Small guanine nucleotide–binding proteins (G proteins) activated by antigen recognition stimulate at least three different mitogen-activated protein (MAP) kinases, which in turn activate distinct transcription factors. G proteins are involved in diverse activation responses in different cell types. Two major members of this family activated downstream of the TCR are RAS and RAC. Each activates a different transcription factor, and together they mediate many cellular responses of T cells.
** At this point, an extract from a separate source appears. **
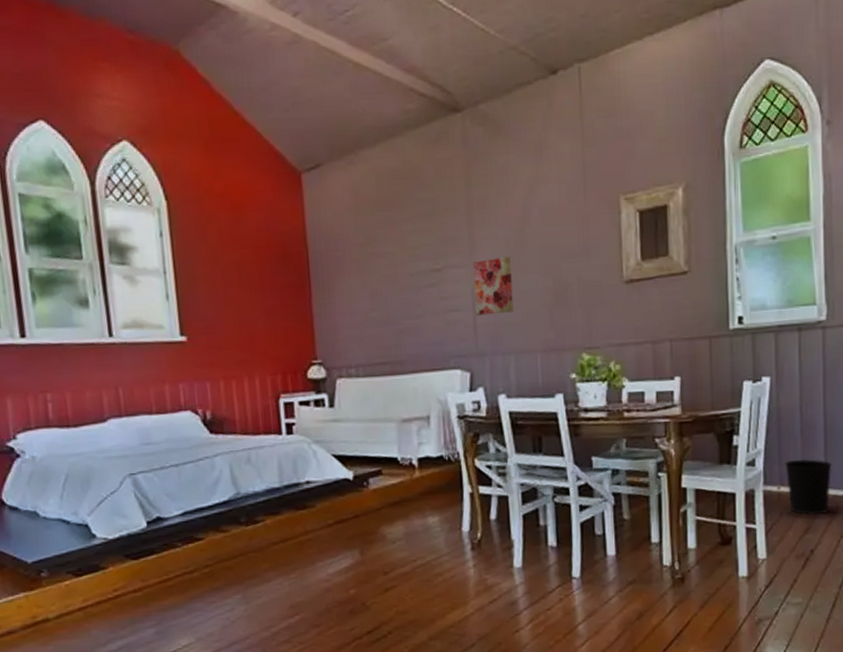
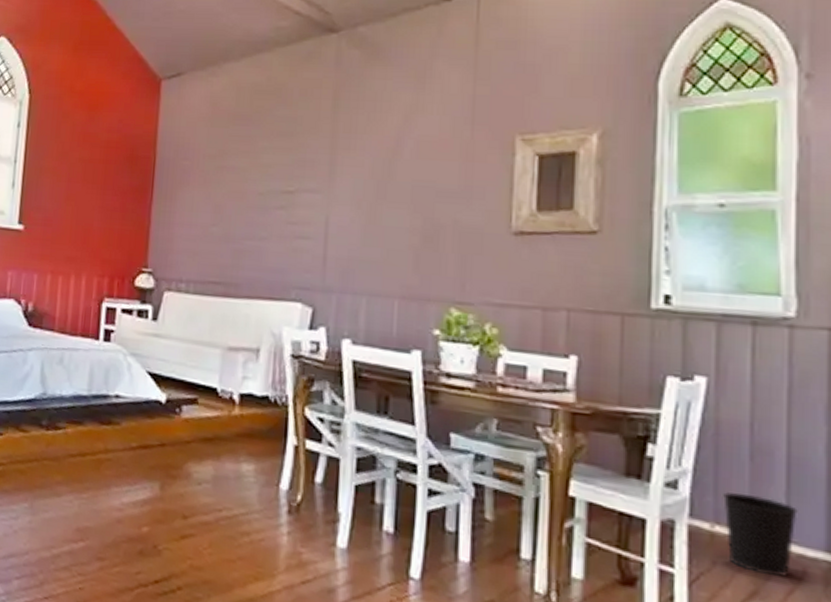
wall art: present [473,256,514,316] -> none [327,186,375,249]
• The RAS pathway is triggered in T cells after TCR ligation, leading to the activation of extracellular receptor–activated kinase (ERK), a prominent member of the MAP kinase family, and eventually to the activation of downstream transcription factors (Fig. 1). RAS is loosely attached to the plasma membrane through covalently bound lipids. In its inactive form, the guanine nucleotide–binding site of RAS is occupied by guanosine diphosphate (GDP). When the bound GDP is replaced by guanosine triphosphate (GTP), RAS undergoes a conformational change and can then recruit or activate various cellular enzymes, the most important of which is RAF. Activation of RAS by GDP/GTP exchange is seen in response to the engagement of many types of receptors in many cell populations, including the TCR complex in T cells. Mutated RAS proteins that are constitutively active (i.e., they constantly assume the GTP-bound conformation) contribute to the neoplastic transformation of many cell types. Nonmutated RAS proteins are active GTPases that convert the GTP bound to RAS into GDP, thus returning RAS to its normal, inactive state.
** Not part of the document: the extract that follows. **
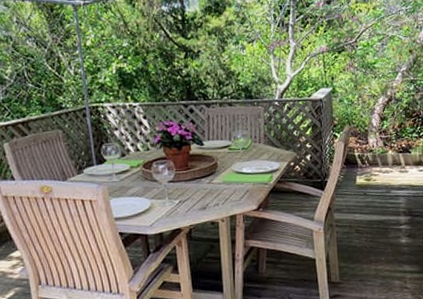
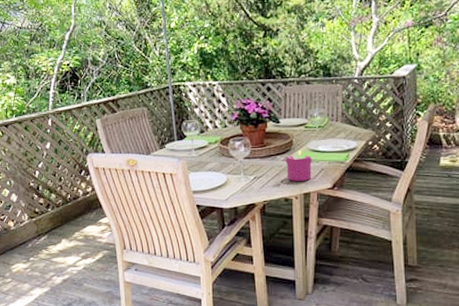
candle: none [210,172,237,204] -> present [285,150,312,181]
Fig1. The RAS–mitogen-activated protein (MAP) kinase pathway in T-cell activation. ZAP70, activated by antigen recognition, phosphorylates membrane-associated adaptor proteins (such as linker for activation of T cells [LAT]) that then bind another adaptor, GRB2, which provides a docking site for the guanosine tri phosphate/guanosine diphosphate (GTP/GDP) exchange factor SOS. SOS converts RAS ⋅ GDP to RAS ⋅ GTP. RAS ⋅ GTP activates a cascade of enzymes, which culminates in the activation of the MAP kinase extracellular receptor–activated kinase (ERK). A parallel RAC-dependent pathway generates another active MAP kinase, c-Jun N-terminal kinase (not shown).
The mechanism of RAS activation in T cells involves the adaptor proteins LAT and GRB2. When LAT is phosphorylated by ZAP70 at the site of TCR clustering, it serves as the docking site for the SH2 domain of GRB2. Once attached to LAT, GRB2 recruits a RAS GTP/GDP exchange factor called SOS to the plasma membrane. SOS catalyzes GTP for GDP exchange on RAS. This generates the GTP-bound form of RAS (written as RAS⋅GTP), which then triggers a cascade of kinase activation. RAS⋅GTP directly activates a kinase called RAF, the first kinase in this cascade. RAF then phosphorylates and activates a dual-specificity kinase called MEK1, which in turn phosphorylates the third kinase in the cascade, called ERK, on closely spaced threonine and tyrosine residues. ERK is a MAP kinase, and MEK1 is called a MAP kinase-kinase (a kinase that activates a MAP kinase). The activated ERK translocates to the nucleus and phosphorylates a protein called ELK, and phosphorylated ELK stimulates transcription of FOS, which encodes a component of the activator protein 1 (AP-1) transcription factor.
• In parallel with the activation of RAS through recruitment of GRB2 and SOS, the adaptors phosphorylated by TCR associated kinases also recruit and activate a GTP/GDP exchange protein called VAV that acts on RAC, another small guanine nucleotide–binding protein. The RAC⋅GTP that is generated initiates a parallel MAP kinase cascade, resulting in the activation of a distinct MAP kinase, c-Jun N-terminal kinase (JNK). JNK is sometimes called a stress-activated protein (SAP) kinase because in many cells it is activated by various noxious stimuli. Activated JNK then phosphorylates JUN, the second component of the AP-1 transcription fac tor. A third member of the MAP kinase family, in addition to ERK and JNK, is p38, and it too is activated by RAC⋅GTP and in turn activates various transcription factors. RAC⋅GTP also induces cytoskeletal reorganization and may play a role in the clustering of TCR complexes, coreceptors, and other signaling molecules into the synapse.
The activities of ERK and JNK are eventually shut off by the action of dual-specificity protein tyrosine/threonine phosphatases. These phosphatases are induced or activated by ERK and JNK themselves, providing a negative feedback mechanism to terminate T-cell activation.